Thank you, that cleared it up a bit.


----------



## Deleted member 4265 (Mar 7, 2016)

Heliotrope said:


> In a YA novel, this distinction needs to be paramount. She is NOT a _bulimic girl._ instead, she is a girl who suffers from bulimia, and her journey and recovery and life lessons will need to play a significant role over the course of the novel. Showing Belima in a light that makes it seem cool, or underplaying it will not go over well with publishers of YA. The last thing they want to do is encourage eating disorders in their readers. It is a topic that needs to be treated seriously and with tact.
> 
> Adult fiction can get away with using themes like eating disorders, alcohol and drug abuse, etc and not dealing with them directly, but in YA these issues need to be dealt with intentionally and wrapped up in a realistic way that does not celebrate the lifestyle... Does that make sense?



This is what I was trying say, but I'm not always the most articulate.


----------



## Steerpike (Mar 7, 2016)

The subject matter isn't too dark. If you read a lot of YA, you'll quickly see that no subject matter is off limits these days. your approach to the subject matter may change, as noted above, but that doesn't mean you really have to tone it down much if at all.

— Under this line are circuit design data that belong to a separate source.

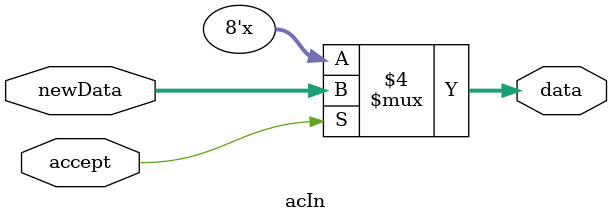
<source format=v>
module acIn ( //Main ALU input accumulator
    input[7:0] newData,
    input accept,
    output reg[7:0] data
);

always@(*)

    begin
        if (accept == 1'b1)
            data <= newData;
        else
            data <= data;
    end
    
endmodule

</source>
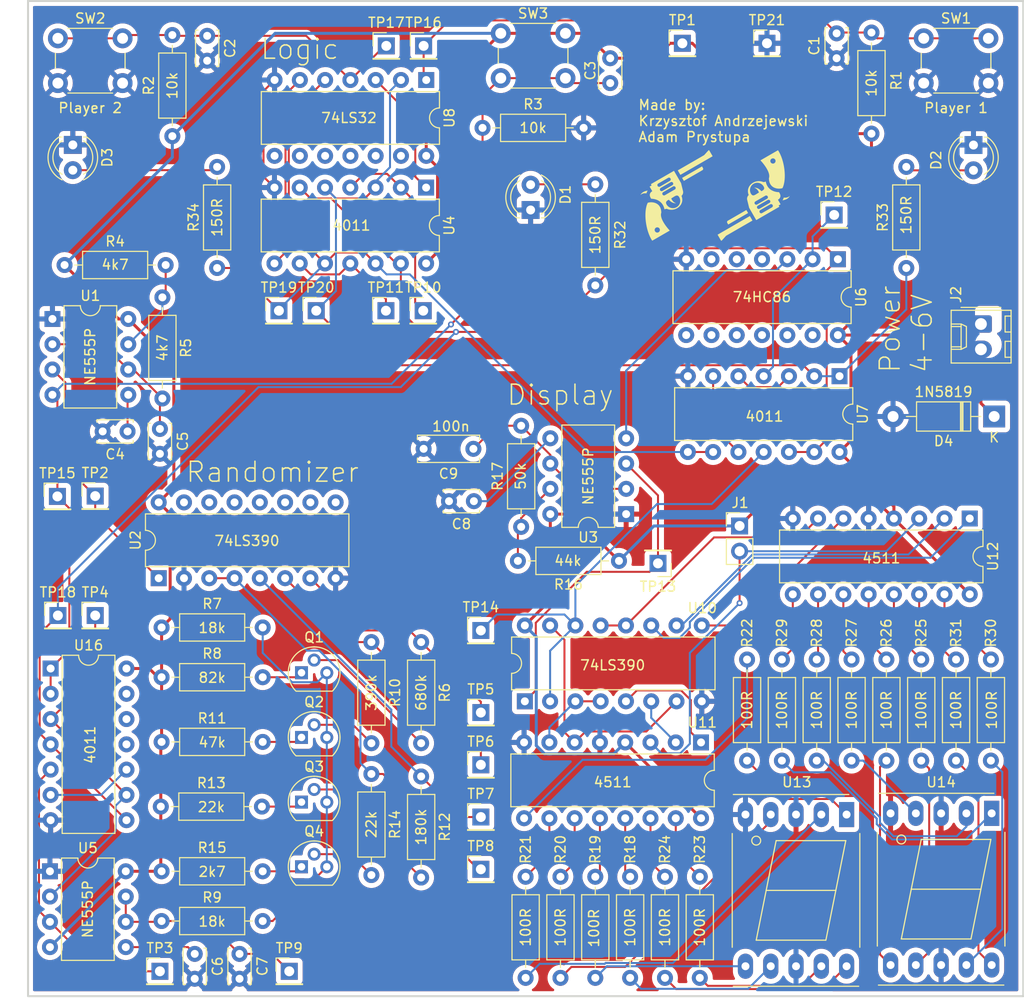
<source format=kicad_pcb>
(kicad_pcb
	(version 20240108)
	(generator "pcbnew")
	(generator_version "8.0")
	(general
		(thickness 1.6)
		(legacy_teardrops no)
	)
	(paper "A4")
	(layers
		(0 "F.Cu" signal)
		(31 "B.Cu" signal)
		(32 "B.Adhes" user "B.Adhesive")
		(33 "F.Adhes" user "F.Adhesive")
		(34 "B.Paste" user)
		(35 "F.Paste" user)
		(36 "B.SilkS" user "B.Silkscreen")
		(37 "F.SilkS" user "F.Silkscreen")
		(38 "B.Mask" user)
		(39 "F.Mask" user)
		(40 "Dwgs.User" user "User.Drawings")
		(41 "Cmts.User" user "User.Comments")
		(42 "Eco1.User" user "User.Eco1")
		(43 "Eco2.User" user "User.Eco2")
		(44 "Edge.Cuts" user)
		(45 "Margin" user)
		(46 "B.CrtYd" user "B.Courtyard")
		(47 "F.CrtYd" user "F.Courtyard")
		(48 "B.Fab" user)
		(49 "F.Fab" user)
		(50 "User.1" user)
		(51 "User.2" user)
		(52 "User.3" user)
		(53 "User.4" user)
		(54 "User.5" user)
		(55 "User.6" user)
		(56 "User.7" user)
		(57 "User.8" user)
		(58 "User.9" user)
	)
	(setup
		(stackup
			(layer "F.SilkS"
				(type "Top Silk Screen")
			)
			(layer "F.Paste"
				(type "Top Solder Paste")
			)
			(layer "F.Mask"
				(type "Top Solder Mask")
				(thickness 0.01)
			)
			(layer "F.Cu"
				(type "copper")
				(thickness 0.035)
			)
			(layer "dielectric 1"
				(type "core")
				(thickness 1.51)
				(material "FR4")
				(epsilon_r 4.5)
				(loss_tangent 0.02)
			)
			(layer "B.Cu"
				(type "copper")
				(thickness 0.035)
			)
			(layer "B.Mask"
				(type "Bottom Solder Mask")
				(thickness 0.01)
			)
			(layer "B.Paste"
				(type "Bottom Solder Paste")
			)
			(layer "B.SilkS"
				(type "Bottom Silk Screen")
			)
			(copper_finish "None")
			(dielectric_constraints no)
		)
		(pad_to_mask_clearance 0)
		(allow_soldermask_bridges_in_footprints no)
		(pcbplotparams
			(layerselection 0x00010fc_ffffffff)
			(plot_on_all_layers_selection 0x0000000_00000000)
			(disableapertmacros no)
			(usegerberextensions no)
			(usegerberattributes yes)
			(usegerberadvancedattributes yes)
			(creategerberjobfile yes)
			(dashed_line_dash_ratio 12.000000)
			(dashed_line_gap_ratio 3.000000)
			(svgprecision 4)
			(plotframeref no)
			(viasonmask no)
			(mode 1)
			(useauxorigin no)
			(hpglpennumber 1)
			(hpglpenspeed 20)
			(hpglpendiameter 15.000000)
			(pdf_front_fp_property_popups yes)
			(pdf_back_fp_property_popups yes)
			(dxfpolygonmode yes)
			(dxfimperialunits yes)
			(dxfusepcbnewfont yes)
			(psnegative no)
			(psa4output no)
			(plotreference yes)
			(plotvalue yes)
			(plotfptext yes)
			(plotinvisibletext no)
			(sketchpadsonfab no)
			(subtractmaskfromsilk no)
			(outputformat 1)
			(mirror no)
			(drillshape 1)
			(scaleselection 1)
			(outputdirectory "")
		)
	)
	(net 0 "")
	(net 1 "GND")
	(net 2 "+5V")
	(net 3 "/Interfejs Użytkownika/~USER_1_SIGNAL")
	(net 4 "/Interfejs Użytkownika/~USER_2_SIGNAL")
	(net 5 "/Interfejs Użytkownika/RESET_SIGNAL")
	(net 6 "Net-(U1-CV)")
	(net 7 "Net-(U1-THR)")
	(net 8 "Net-(U5-CV)")
	(net 9 "Net-(U5-DIS)")
	(net 10 "Net-(U3-CV)")
	(net 11 "Net-(U3-THR)")
	(net 12 "Net-(D1-A)")
	(net 13 "Net-(D2-A)")
	(net 14 "Net-(D3-A)")
	(net 15 "Net-(J1-Pin_2)")
	(net 16 "Net-(Q1-E)")
	(net 17 "Net-(Q1-C)")
	(net 18 "Net-(Q1-B)")
	(net 19 "Net-(Q2-B)")
	(net 20 "Net-(Q2-C)")
	(net 21 "Net-(Q3-B)")
	(net 22 "Net-(Q3-C)")
	(net 23 "Net-(Q4-C)")
	(net 24 "Net-(Q4-B)")
	(net 25 "Net-(U1-DIS)")
	(net 26 "Net-(U2A-Q3)")
	(net 27 "Net-(U2A-Q2)")
	(net 28 "Net-(U2A-Q1)")
	(net 29 "Net-(U2A-Q0)")
	(net 30 "Net-(U3-DIS)")
	(net 31 "Net-(U13-A)")
	(net 32 "Net-(U11-Qa)")
	(net 33 "Net-(U13-B)")
	(net 34 "Net-(U11-Qb)")
	(net 35 "Net-(U11-Qc)")
	(net 36 "Net-(U13-C)")
	(net 37 "Net-(U11-Qd)")
	(net 38 "Net-(U13-D)")
	(net 39 "Net-(U13-E)")
	(net 40 "Net-(U11-Qe)")
	(net 41 "Net-(U11-Qf)")
	(net 42 "Net-(U13-F)")
	(net 43 "Net-(U11-Qg)")
	(net 44 "Net-(U13-G)")
	(net 45 "Net-(U12-Qa)")
	(net 46 "Net-(U14-A)")
	(net 47 "Net-(U12-Qb)")
	(net 48 "Net-(U14-B)")
	(net 49 "Net-(U14-C)")
	(net 50 "Net-(U12-Qc)")
	(net 51 "Net-(U14-D)")
	(net 52 "Net-(U12-Qd)")
	(net 53 "Net-(U12-Qe)")
	(net 54 "Net-(U14-E)")
	(net 55 "Net-(U14-F)")
	(net 56 "Net-(U12-Qf)")
	(net 57 "Net-(U12-Qg)")
	(net 58 "Net-(U14-G)")
	(net 59 "/Licznik Czasu/START_SIGNAL")
	(net 60 "/Licznik Czasu/USER_1_VICTORY")
	(net 61 "/Licznik Czasu/USER_2_VICOTRY")
	(net 62 "Net-(D4-K)")
	(net 63 "/Układ Startowy/High Freq Pulse Generator/PULSE_OUTPUT")
	(net 64 "Net-(TP11-Pad1)")
	(net 65 "Net-(TP10-Pad1)")
	(net 66 "Net-(U4-Pad1)")
	(net 67 "Net-(U4-Pad8)")
	(net 68 "Net-(U7-Pad3)")
	(net 69 "Net-(TP12-Pad1)")
	(net 70 "/Licznik Czasu/10ms_pulse")
	(net 71 "/Licznik Czasu/10ms Pulse Generator/PULSE_ENABLE")
	(net 72 "/Układ Startowy/Start Impulse Generator/~TIMER_ENABLE")
	(net 73 "/Układ Startowy/Start Impulse Generator/START_PULSE_OUTPUT")
	(net 74 "unconnected-(U6-Pad5)")
	(net 75 "unconnected-(U6-Pad12)")
	(net 76 "unconnected-(U6-Pad11)")
	(net 77 "unconnected-(U6-Pad8)")
	(net 78 "unconnected-(U6-Pad6)")
	(net 79 "unconnected-(U6-Pad9)")
	(net 80 "unconnected-(U6-Pad13)")
	(net 81 "unconnected-(U6-Pad10)")
	(net 82 "unconnected-(U6-Pad4)")
	(net 83 "Net-(U7-Pad10)")
	(net 84 "unconnected-(U8-Pad12)")
	(net 85 "unconnected-(U8-Pad13)")
	(net 86 "unconnected-(U8-Pad9)")
	(net 87 "unconnected-(U8-Pad11)")
	(net 88 "unconnected-(U8-Pad10)")
	(net 89 "unconnected-(U8-Pad8)")
	(net 90 "Net-(U10A-MR)")
	(net 91 "Net-(U10A-Q3)")
	(net 92 "Net-(U10A-Q1)")
	(net 93 "Net-(U10A-Q0)")
	(net 94 "Net-(U10B-Q3)")
	(net 95 "Net-(U10A-Q2)")
	(net 96 "Net-(U10B-Q0)")
	(net 97 "Net-(U10B-Q1)")
	(net 98 "Net-(U10B-Q2)")
	(net 99 "Net-(U16-Pad10)")
	(net 100 "unconnected-(U16-Pad12)")
	(net 101 "unconnected-(U16-Pad13)")
	(net 102 "unconnected-(U16-Pad11)")
	(net 103 "unconnected-(U2B-~{CP1}-Pad12)")
	(net 104 "unconnected-(U2B-Q0-Pad13)")
	(net 105 "unconnected-(U2B-Q1-Pad11)")
	(net 106 "unconnected-(U2B-Q3-Pad9)")
	(net 107 "unconnected-(U2B-~{CP0}-Pad15)")
	(net 108 "unconnected-(U2B-MR-Pad14)")
	(net 109 "unconnected-(U2B-Q2-Pad10)")
	(footprint "Resistor_THT:R_Axial_DIN0207_L6.3mm_D2.5mm_P10.16mm_Horizontal" (layer "F.Cu") (at 104.75 33.33 90))
	(footprint "Connector_PinHeader_2.54mm:PinHeader_1x01_P2.54mm_Vertical" (layer "F.Cu") (at 83.3 76.51 180))
	(footprint "Capacitor_THT:C_Disc_D3.4mm_W2.1mm_P2.50mm" (layer "F.Cu") (at 64.8 70.26 180))
	(footprint "Package_DIP:DIP-14_W7.62mm" (layer "F.Cu") (at 101.54 57.7 -90))
	(footprint "Display_7Segment:7SegmentLED_LTS6760_LTS6780" (layer "F.Cu") (at 116.83 101.63 -90))
	(footprint "Connector_PinHeader_2.54mm:PinHeader_1x01_P2.54mm_Vertical" (layer "F.Cu") (at 94.25 24.25))
	(footprint "Package_DIP:DIP-14_W7.62mm" (layer "F.Cu") (at 60 38.75 -90))
	(footprint "Connector_PinHeader_2.54mm:PinHeader_1x01_P2.54mm_Vertical" (layer "F.Cu") (at 59.71 51.12))
	(footprint "Capacitor_THT:C_Disc_D3.4mm_W2.1mm_P2.50mm" (layer "F.Cu") (at 78.5 25.75 -90))
	(footprint "Capacitor_THT:C_Disc_D3.4mm_W2.1mm_P2.50mm" (layer "F.Cu") (at 33.25 63 -90))
	(footprint "Resistor_THT:R_Axial_DIN0207_L6.3mm_D2.5mm_P10.16mm_Horizontal" (layer "F.Cu") (at 102.75 86.17 -90))
	(footprint "Resistor_THT:R_Axial_DIN0207_L6.3mm_D2.5mm_P10.16mm_Horizontal" (layer "F.Cu") (at 108.25 46.83 90))
	(footprint "Resistor_THT:R_Axial_DIN0207_L6.3mm_D2.5mm_P10.16mm_Horizontal" (layer "F.Cu") (at 116.75 86.17 -90))
	(footprint "Resistor_THT:R_Axial_DIN0207_L6.3mm_D2.5mm_P10.16mm_Horizontal" (layer "F.Cu") (at 84 108 -90))
	(footprint "Resistor_THT:R_Axial_DIN0207_L6.3mm_D2.5mm_P10.16mm_Horizontal" (layer "F.Cu") (at 109.75 86.17 -90))
	(footprint "Button_Switch_THT:SW_PUSH_6mm_H5mm" (layer "F.Cu") (at 110 23.75))
	(footprint "Resistor_THT:R_Axial_DIN0207_L6.3mm_D2.5mm_P10.16mm_Horizontal" (layer "F.Cu") (at 33.34 100.95))
	(footprint "Connector_PinHeader_2.54mm:PinHeader_1x01_P2.54mm_Vertical" (layer "F.Cu") (at 55.96 51.12))
	(footprint "Resistor_THT:R_Axial_DIN0207_L6.3mm_D2.5mm_P10.16mm_Horizontal" (layer "F.Cu") (at 33.42 87.95))
	(footprint "Resistor_THT:R_Axial_DIN0207_L6.3mm_D2.5mm_P10.16mm_Horizontal" (layer "F.Cu") (at 33.42 107.45))
	(footprint "Connector_PinHeader_2.54mm:PinHeader_1x01_P2.54mm_Vertical" (layer "F.Cu") (at 23 81.75))
	(footprint "Resistor_THT:R_Axial_DIN0207_L6.3mm_D2.5mm_P10.16mm_Horizontal" (layer "F.Cu") (at 33.42 94.45))
	(footprint "LED_THT:LED_D4.0mm" (layer "F.Cu") (at 24.5 34.46 -90))
	(footprint "Connector_PinHeader_2.54mm:PinHeader_1x01_P2.54mm_Vertical" (layer "F.Cu") (at 65.5 83.25))
	(footprint "Connector_PinHeader_2.54mm:PinHeader_1x01_P2.54mm_Vertical" (layer "F.Cu") (at 45.21 51.12))
	(footprint "Package_DIP:DIP-14_W7.62mm" (layer "F.Cu") (at 60.012448 27.94 -90))
	(footprint "Connector_PinHeader_2.54mm:PinHeader_1x01_P2.54mm_Vertical" (layer "F.Cu") (at 48.96 51.12))
	(footprint "Resistor_THT:R_Axial_DIN0207_L6.3mm_D2.5mm_P10.16mm_Horizontal" (layer "F.Cu") (at 77 48.58 90))
	(footprint "LED_THT:LED_D4.0mm" (layer "F.Cu") (at 70.5 41 90))
	(footprint "Capacitor_THT:C_Disc_D3.4mm_W2.1mm_P2.50mm" (layer "F.Cu") (at 101.25 23.25 -90))
	(footprint "Resistor_THT:R_Axial_DIN0207_L6.3mm_D2.5mm_P10.16mm_Horizontal" (layer "F.Cu") (at 99.25 86.17 -90))
	(footprint "Resistor_THT:R_Axial_DIN0207_L6.3mm_D2.5mm_P10.16mm_Horizontal" (layer "F.Cu") (at 77 108 -90))
	(footprint "Connector_PinHeader_2.54mm:PinHeader_1x01_P2.54mm_Vertical" (layer "F.Cu") (at 46.25 117.5))
	(footprint "Resistor_THT:R_Axial_DIN0207_L6.3mm_D2.5mm_P10.16mm_Horizontal" (layer "F.Cu") (at 69.55 72.84 90))
	(footprint "Connector_PinHeader_2.54mm:PinHeader_1x01_P2.54mm_Vertical"
		(layer "F.Cu")
		(uuid "5c3d969c-dcc8-4103-a68f-f000a77a5ad5")
		(at 26.75 69.75)
		(descr "Through hole straight pin header, 1x01, 2.54mm pitch, single row")
		(tags "Through hole pin header THT 1x01 2.54mm single row")
		(property "Reference" "TP2"
			(at 0 -2.33 0)
			(layer "F.SilkS")
			(uuid "2c7e9beb-ad5e-4480-af36-ec5004a3e717")
			(effects
				(font
					(size 1 1)
					(thickness 0.15)
				)
			)
		)
		(property "Value" "10kHz TP"
			(at 0 2.33 0)
			(layer "F.Fab")
			(uuid "e57ca3a9-bf0a-432f-9953-c07e2786b8d3")
			(effects
				(font
					(size 1 1)
					(thickness 0.15)
				)
			)
		)
		(property "Footprint" "Connector_PinHeader_2.54mm:PinHeader_1x01_P2.54mm_Vertical"
			(at 0 0 0)
			(unlocked yes)
			(layer "F.Fab")
			(hide yes)
			(uuid "d09afa63-a9f1-4b27-a5c6-fc974d9339a9")
			(effects
				(font
					(size 1.27 1.27)
					(thickness 0.15)
				)
			)
		)
		(property "Datasheet" ""
			(at 0 0 0)
			(unlocked yes)
			(layer "F.Fab")
			(hide yes)
			(uuid "eed8d177-af83-4056-acaf-e04e6a3cd195")
			(effects
				(font
					(size 1.27 1.27)
					(thickness 0.15)
				)
			)
		)
		(property "Description" "test point"
			(at 0 0 0)
			(unlocked yes)
			(layer "F.Fab")
			(hide yes)
			(uuid "572d1a4a-947a-4729-9dbd-53881f69f337")
			(effects
				(font
					(size 1.27 1.27)
					(thickness 0.15)
				)
			)
		)
		(property ki_fp_filters "Pin* Test*")
		(path "/46cb7a67-ecef-4b6e-ab38-56f9d8408944/a28f85c4-0957-4648-a0c8-1c04573cd9bf")
		(sheetname "Układ Startowy")
		(sheetfile "start_timer.kicad_sch")
		(attr through_hole)
		(fp_line
			(start -1.33 -1.33)
			(end 0 -1.33)
			(stroke
				(width 0.12)
				(type solid)
			)
			(layer "F.SilkS")
			(uuid "ab6e6254-07eb-4d0f-9e64-8237a6445055")
		)
		(fp_line
			(start -1.33 0)
			(end -1.33 -1.33)
			(stroke
				(width 0.12)
				(type solid)
			)
			(layer "F.SilkS")
			(uuid "e92c2d8b-7432-4aa6-91a6-4723dd3bd014")
		)
		(fp_line
			(start -1.33 1.27)
			(end -1.33 1.33)
			(stroke
				(width 0.12)
				(type solid)
			)
			(layer "F.SilkS")
			(uuid "2aafcb9a-14f1-44e5-90df-6b72614d91c5")
		)
		(fp_line
			(start -1.33 1.27)
			(end 1.33 1.27)
			(stroke
				(width 0.12)
				(type solid)
			)
			(layer "F.SilkS")
			(uuid "17e45fbe-9a6e-41a5-bd7f-e9f38e005a8a")
		)
		(fp_line
			(start -1.33 1.33)
			(end 1.33 1.33)
			(stroke
				(width 0.12)
				(type solid)
			)
			(layer "F.SilkS")
			(uuid "bace3b74-330d-43de-9c89-d15ca4f8909a")
		)
		(fp_line
			(start 1.33 1.27)
			(end 1.33 1.33)
			(stroke
				(width 0.12)
				(type solid)
			)
			(layer "F.SilkS")
			(uuid "84a06b0d-f622-43ca-9458-84fd9c3aae07")
		)
		(fp_line
			(start -1.8 -1.8)
			(end -1.8 1.8)
			(stroke
				(width 0.05)
				(type solid)
			)
			(layer "F.CrtYd")
			(uuid "ffeee4d6-81d7-4c54-a61e-c53724d7c19c")
		)
		(fp_line
			(start -1.8 1.8)
			(end 1.8 1.8)
			(stroke
				(width 0.05)
				(type solid)
			)
			(layer "F.CrtYd")
			(uuid "df2ca2c1-fb4d-46b6-9edf-9d10266718a8")
		)
		(fp_line
			(start 1.8 -1.8)
			(end -1.8 -1.8)
			(stroke
				(width 0.05)
				(type solid)
			)
			(layer "F.CrtYd")
			(uuid "b33f0fa3-face-41c4-b5cc-5506ef54b3f2")
		)
		(fp_line
			(start 1.8 1.8)
			(end 1.8 -1.8)
			(stroke
				(width 0.05)
				(type solid)
			)
			(layer "F.CrtYd")
			(uuid "f83939c1-1bac-450a-aec6-02f80ba1da05")
		)
		(fp_line
			(start -1.27 -0.635)
			(end -0.635 -1.27)
			(stroke
				(width 0.1)
				(type solid)
			)
			(layer "F.Fab")
			(uuid "59e30e7e-0afe-4a47-947c-9881e98943e8")
		)
		(fp_line
			(start -1.27 1.27)
			(end -1.27 -0.635)
			(stroke
				(width 0.1)
				(type solid)
			)
			(layer "F.Fab")
			(uuid "9dcf3973-df0c-4d13-a91f-7b721ebb5caa")
		)
		(fp_line
			(start -0.635 -1.27)
			(end 1.27 
... [1246666 chars truncated]
</source>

Also, no matter what market or genre you're writing to, I think it is a good idea to read in that particular area to get an idea of what is going on in that space. If you're writing YA, it would probably prove helpful to read a number of different YA novels.


----------



## HellionHeloise (Mar 8, 2016)

The subject matter isn't too dark. Many YA books cover extremely horrifying topics like The Hunger Games. But, I definitely agree with Heliotrope that you need to walk a careful line with this MC. 

When there are young men and women reading about an MC who suffers from bulimia it is imperative the experience is portrayed realistically, which means you need to answer certain questions in your writing. What are the psychological roots of the illness? How does it enhance the storyline? 

I think the fact that the MC is unsympathetic is interesting, but it's important that her bulimia doesn't come across as some character flaw because that implies it's her fault she has bulimia. The illness should be portrayed as a product of her environment/past. Use it to help readers understand her better, don't use it as evidence of why readers should dislike the MC. 
I'm not saying you're doing that, I'm just saying it could easily be viewed as such. 

Overall, I think dark aspects to a character make for a more compelling narrative, so good luck with the WIP!


----------



## Miskatonic (Mar 12, 2016)

Dare to be different, write adult fantasy.


----------